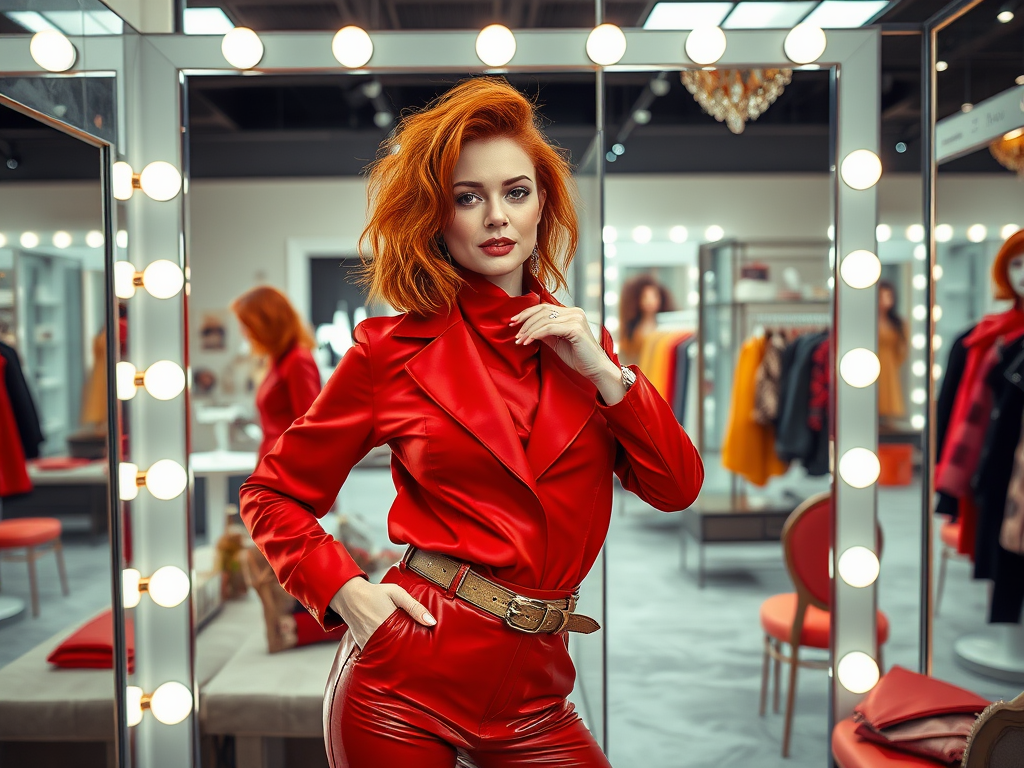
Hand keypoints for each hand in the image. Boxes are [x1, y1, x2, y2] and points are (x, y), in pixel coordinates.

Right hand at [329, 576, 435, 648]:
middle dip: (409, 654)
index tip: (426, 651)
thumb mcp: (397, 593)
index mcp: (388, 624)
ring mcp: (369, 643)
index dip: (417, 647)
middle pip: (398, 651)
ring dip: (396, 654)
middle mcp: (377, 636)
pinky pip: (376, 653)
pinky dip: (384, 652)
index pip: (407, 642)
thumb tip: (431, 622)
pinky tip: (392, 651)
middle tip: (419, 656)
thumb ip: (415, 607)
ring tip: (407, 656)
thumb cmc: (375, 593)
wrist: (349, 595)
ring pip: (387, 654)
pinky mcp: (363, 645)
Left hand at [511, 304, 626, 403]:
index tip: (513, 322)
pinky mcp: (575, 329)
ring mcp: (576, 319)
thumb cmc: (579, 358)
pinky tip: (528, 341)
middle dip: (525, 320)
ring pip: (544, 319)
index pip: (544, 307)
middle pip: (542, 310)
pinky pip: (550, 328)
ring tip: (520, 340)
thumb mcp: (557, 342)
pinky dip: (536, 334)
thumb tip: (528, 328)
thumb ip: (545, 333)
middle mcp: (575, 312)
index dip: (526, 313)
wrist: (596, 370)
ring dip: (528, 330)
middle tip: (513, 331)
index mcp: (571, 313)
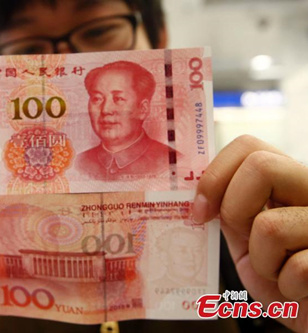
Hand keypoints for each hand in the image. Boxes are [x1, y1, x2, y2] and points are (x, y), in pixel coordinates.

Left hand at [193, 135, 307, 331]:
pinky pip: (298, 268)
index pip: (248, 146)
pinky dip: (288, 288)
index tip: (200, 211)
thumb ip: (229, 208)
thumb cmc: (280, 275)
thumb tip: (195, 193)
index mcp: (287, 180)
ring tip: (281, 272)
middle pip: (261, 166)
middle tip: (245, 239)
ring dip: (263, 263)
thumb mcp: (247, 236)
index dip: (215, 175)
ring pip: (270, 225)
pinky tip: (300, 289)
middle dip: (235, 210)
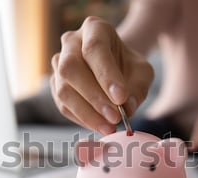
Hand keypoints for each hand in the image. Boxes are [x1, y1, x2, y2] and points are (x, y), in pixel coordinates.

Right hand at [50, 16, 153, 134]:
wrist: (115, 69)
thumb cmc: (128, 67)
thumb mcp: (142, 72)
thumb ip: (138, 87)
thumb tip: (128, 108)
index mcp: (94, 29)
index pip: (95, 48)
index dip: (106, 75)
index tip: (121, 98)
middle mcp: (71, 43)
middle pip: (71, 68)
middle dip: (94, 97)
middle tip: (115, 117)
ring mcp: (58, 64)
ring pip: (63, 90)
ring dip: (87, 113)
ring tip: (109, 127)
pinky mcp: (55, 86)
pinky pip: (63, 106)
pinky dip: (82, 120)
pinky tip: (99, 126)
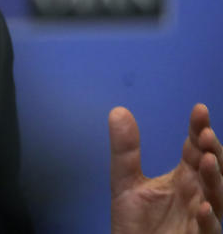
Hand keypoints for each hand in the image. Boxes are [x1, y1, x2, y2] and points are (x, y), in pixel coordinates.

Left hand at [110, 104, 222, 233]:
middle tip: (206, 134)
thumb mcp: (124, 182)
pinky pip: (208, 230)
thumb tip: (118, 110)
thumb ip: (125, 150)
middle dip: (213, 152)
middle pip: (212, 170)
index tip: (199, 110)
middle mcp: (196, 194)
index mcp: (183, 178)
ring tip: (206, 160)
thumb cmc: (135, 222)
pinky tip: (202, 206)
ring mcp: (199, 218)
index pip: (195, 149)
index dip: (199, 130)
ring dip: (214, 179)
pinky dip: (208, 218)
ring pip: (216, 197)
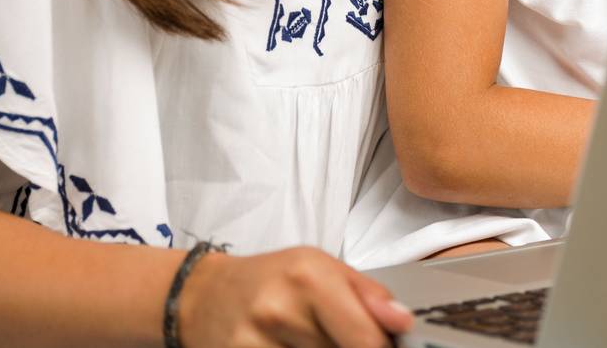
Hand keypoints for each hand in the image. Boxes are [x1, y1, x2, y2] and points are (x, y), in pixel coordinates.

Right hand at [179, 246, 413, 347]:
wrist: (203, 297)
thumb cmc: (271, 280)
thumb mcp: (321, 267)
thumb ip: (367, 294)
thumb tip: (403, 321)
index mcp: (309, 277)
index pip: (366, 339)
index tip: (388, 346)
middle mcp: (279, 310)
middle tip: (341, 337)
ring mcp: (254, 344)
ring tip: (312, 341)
******************************
Pictures stay out of the copy; please restate every record above exactly.

■ **SOLUTION TO THIS EXERCISE**
Hand keypoints for each hand in the image. Boxes are [x1, y1, x2, y2] and points are (x, y), in pixel coordinates.

Right hand at [329, 576, 435, 648]:
middle dip: (409, 654)
index tip: (426, 651)
thumb mcp: (397, 593)
index mcp: (388, 624)
ring mcp: (369, 643)
index dip: (417, 647)
middle pip: (398, 651)
ring dip: (396, 654)
middle mcp: (377, 636)
pinky pip: (376, 653)
pinky dip: (384, 652)
index pip: (407, 642)
thumb tip: (431, 622)
pinky tip: (392, 651)
middle tip: (419, 656)
thumb ip: (415, 607)
ring tip: (407, 656)
thumb cmc: (375, 593)
wrist: (349, 595)
ring pip: (387, 654)
pinky mcp: (363, 645)
Left hand at [511, 304, 626, 403]:
index tip: (513, 322)
pinky mcp: (575, 329)
ring mcp: (576, 319)
thumb cmc: (579, 358)
pinky tip: (528, 341)
middle dip: (525, 320)
ring pip: (544, 319)
index pip: (544, 307)
middle pip: (542, 310)
pinky pip: (550, 328)
ring tip: (520, 340)
thumb mcp: (557, 342)
pinky dip: (536, 334)
thumb tip: (528, 328)
thumb ip: (545, 333)
middle mcp: (575, 312)
index dip: (526, 313)
wrist: (596, 370)
ring dip: (528, 330)
middle tip: (513, 331)
index mcp: (571, 313)
Hand keypoints for each hand in the image. Boxes are [x1, y1, x2, y2] and points are (x, y), in pixel coordinates.

Left hand at [193, 135, 307, 331]:
pinky pip: (298, 268)
index pip: (248, 146)
pinky dip: (288, 288)
index tip: (200, 211)
thumb ip: (229, 208)
thumb cmc: (280, 275)
thumb tip: (195, 193)
index mcp: (287, 180)
ring tip: (281, 272)
middle pip: (261, 166)
middle tip: (245, 239)
ring dip: (263, 263)
thumb mcp: (247, 236)
index dip: (215, 175)
ring pip: (270, 225)
pinky tip: (300, 289)
middle dip: (235, 210)
Hand keypoints for each hand in the image. Boxes are [x1, y1, x2, y2] and points are (x, y), in pixel coordinates.

Right hand at [50, 16, 153, 134]:
wrist: (115, 69)
thumb cmc: (128, 67)
thumb mcp: (142, 72)
thumb ip: (138, 87)
thumb tip: (128, 108)
index mcp: (94, 29)
index pip: (95, 48)
index dip: (106, 75)
index tip: (121, 98)
middle mcp: (71, 43)
middle pip: (71, 68)
middle dip: (94, 97)
middle tip: (115, 117)
ring mcp: (58, 64)
ring pip: (63, 90)
ring dip: (87, 113)
ring tip: (109, 127)
pinky mcp: (55, 86)
pinky pip: (63, 106)
pinky dip: (82, 120)
pinky tip: (99, 126)
Hand keypoints for each hand in the image. Boxes are [x1, y1, x2, y2] and points are (x, y), in pixel coordinates.

Left hand at [110, 104, 222, 233]:
middle tip: (206, 134)
thumb mcp: (124, 182)
pinky pip: (208, 230)
thumb tip: (118, 110)
thumb ip: (125, 150)
middle dip: (213, 152)
middle pip: (212, 170)
index tip: (199, 110)
middle mcp: (196, 194)
index mcp: (183, 178)
ring tip: (206, 160)
thumb cmc: (135, 222)
pinky tip: (202, 206)
ring mcp: (199, 218)
index pip: (195, 149)
index dip: (199, 130)
ring dip: (214, 179)
pinky dip: (208, 218)
ring pip: (216, 197)
Hand keypoints for each hand in the image. Boxes are [x1, y1, x2, y2] and points are (x, y), in pixel coordinates.

Right hand at [179, 246, 413, 347]:
wrist: (203, 297)
thumb cmc: (271, 280)
thumb mcp: (321, 267)
thumb ip: (367, 294)
thumb tip: (403, 321)
index mcp: (309, 277)
index pip: (366, 339)
index tip: (388, 346)
middle mcp: (279, 310)
middle tip: (341, 337)
ring mcp: (254, 344)
ring tip: (312, 341)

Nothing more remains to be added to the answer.